If stakeholders call for changes to your core value proposition, innovations will succeed only if they fit into the existing business model. If an innovation creates friction with existing resources and processes or hurts the revenue formula, it will fail. To remain competitive when market demands shift, organizations with established models can either improve with sustaining innovations or transform by using autonomous business units to create a new business model free from the influences and constraints of the current one.
When people talk about disruptive innovation, they’re often referring to a new business model powering that innovation—one that looks quite different from the status quo. Here’s an example from higher education. Western Governors University (WGU) is a nonprofit, online-only college that serves learners otherwise shut out of the traditional system. Most students receive their bachelor’s degree in two and a half years, learning not from faculty focused on research but from a team motivated by student outcomes.
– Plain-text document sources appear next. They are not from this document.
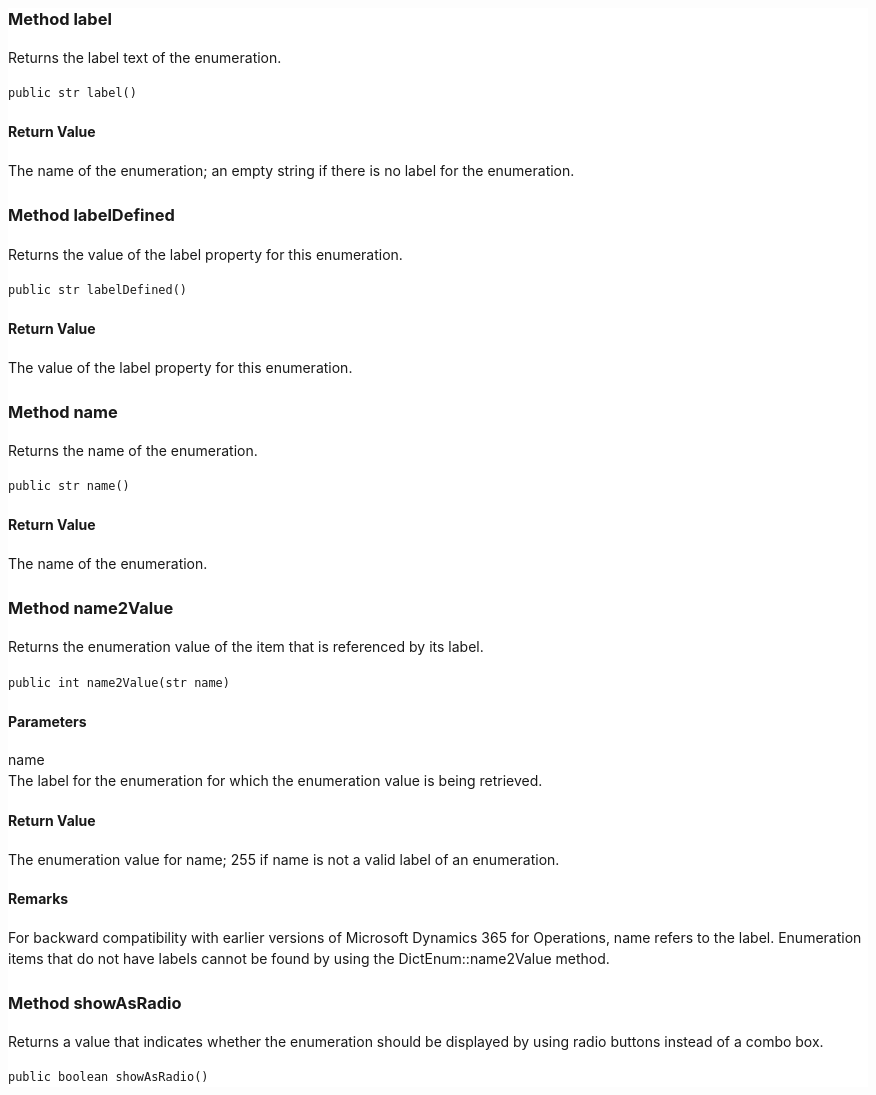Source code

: ### Method label

Returns the label text of the enumeration.

    public str label()

#### Return Value

The name of the enumeration; an empty string if there is no label for the enumeration.

### Method labelDefined

Returns the value of the label property for this enumeration.

    public str labelDefined()

#### Return Value

The value of the label property for this enumeration.

### Method name

Returns the name of the enumeration.

    public str name()

#### Return Value

The name of the enumeration.

### Method name2Value

Returns the enumeration value of the item that is referenced by its label.

    public int name2Value(str name)

#### Parameters

name  
The label for the enumeration for which the enumeration value is being retrieved.

#### Return Value

The enumeration value for name; 255 if name is not a valid label of an enumeration.

#### Remarks

For backward compatibility with earlier versions of Microsoft Dynamics 365 for Operations, name refers to the label. Enumeration items that do not have labels cannot be found by using the DictEnum::name2Value method.

### Method showAsRadio

Returns a value that indicates whether the enumeration should be displayed by using radio buttons instead of a combo box.

    public boolean showAsRadio()
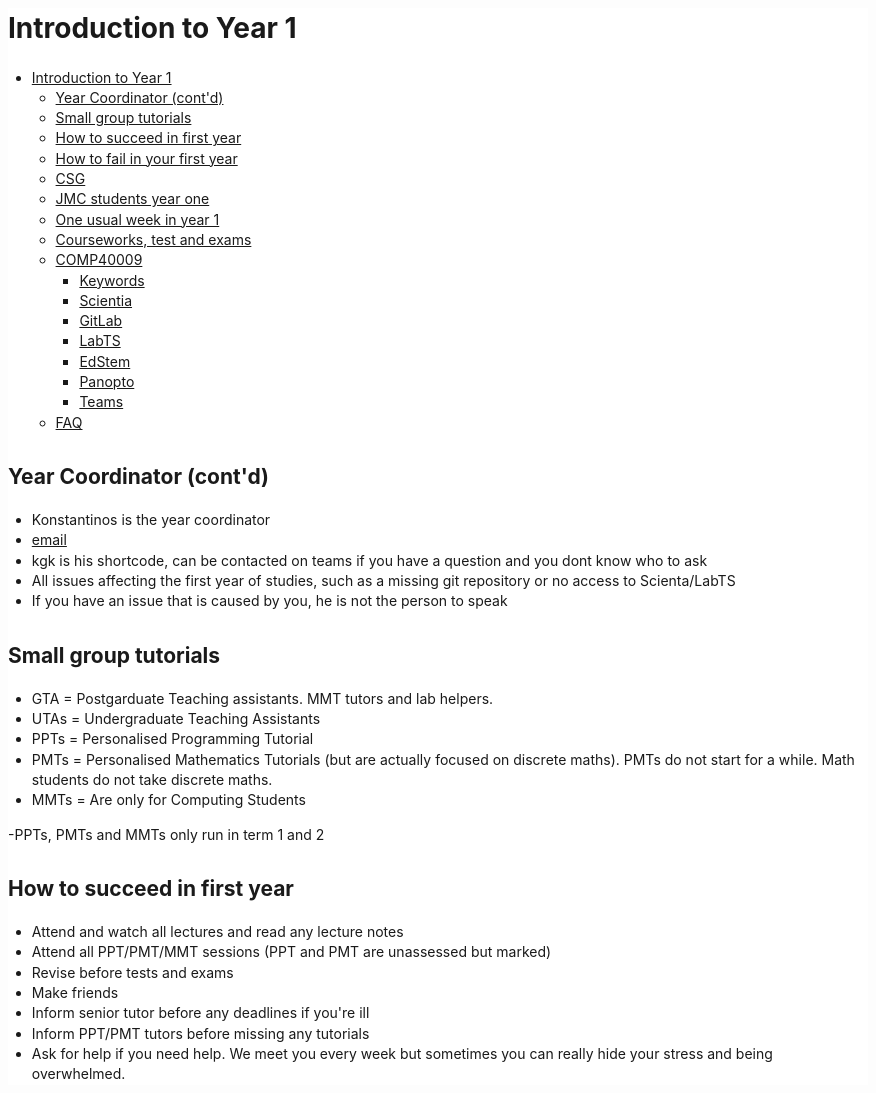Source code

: # Introduction to Year 1

- [Introduction to Year 1](#introduction-to-year-1)
  - [Year Coordinator (cont'd)](#year-coordinator-contd)
  - [Small group tutorials](#small-group-tutorials)
  - [How to succeed in first year](#how-to-succeed-in-first-year)
  - [How to fail in your first year](#how-to-fail-in-your-first-year)
  - [CSG](#csg)
  - [JMC students year one](#jmc-students-year-one)
  - [One usual week in year 1](#one-usual-week-in-year-1)
  - [Courseworks, test and exams](#courseworks-test-and-exams)
  - [COMP40009](#comp40009)
    - [Keywords](#keywords)
    - [Scientia](#scientia)
    - [GitLab](#gitlab)
    - [LabTS](#labts)
    - [EdStem](#edstem)
    - [Panopto](#panopto)
    - [Teams](#teams)
  - [FAQ](#faq)

## Year Coordinator (cont'd)

- Konstantinos is the year coordinator
- [email](kgk@ic.ac.uk)
- kgk is his shortcode, can be contacted on teams if you have a question and you dont know who to ask
- All issues affecting the first year of studies, such as a missing git repository or no access to Scienta/LabTS
- If you have an issue that is caused by you, he is not the person to speak

## Small group tutorials

- GTA = Postgarduate Teaching assistants. MMT tutors and lab helpers.
- UTAs = Undergraduate Teaching Assistants
- PPTs = Personalised Programming Tutorial
- PMTs = Personalised Mathematics Tutorials (but are actually focused on discrete maths). PMTs do not start for a while. Math students do not take discrete maths.
- MMTs = Are only for Computing Students

-PPTs, PMTs and MMTs only run in term 1 and 2

## How to succeed in first year

- Attend and watch all lectures and read any lecture notes
- Attend all PPT/PMT/MMT sessions (PPT and PMT are unassessed but marked)
- Revise before tests and exams
- Make friends
- Inform senior tutor before any deadlines if you're ill
- Inform PPT/PMT tutors before missing any tutorials
- Ask for help if you need help. We meet you every week but sometimes you can really hide your stress and being overwhelmed.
Compare WGU’s business model with a traditional higher education model. In traditional higher ed, high school graduates enroll in a physical campus, sign up for classes taught by faculty primarily rewarded for research rather than student learning, and progress toward graduation is based mostly on completing credit hours, not mastery of material. The result: campuses with low economies of scale, high fixed costs, and rising tuition.
WGU’s model stands in stark contrast. It offers an online-only experience. Faculty who design courses are experts in teaching and learning, and instructors focus exclusively on student progress. Students move toward graduation as they demonstrate mastery, not based on time spent in class. This allows students to progress faster, while WGU invests in scalable experiences that keep tuition affordable and outcomes-focused. By doing this, WGU is disrupting higher education with a coherent business model that increases access, improves learning outcomes, and lowers costs. Its bottom line is connecting talent to opportunity.
This example demonstrates why incremental improvements to a traditional business model are often insufficient in rapidly changing circumstances. Changing one aspect of a business model creates ripple effects across the others, which is why 99% of efforts deemed disruptive fail within incumbent business models.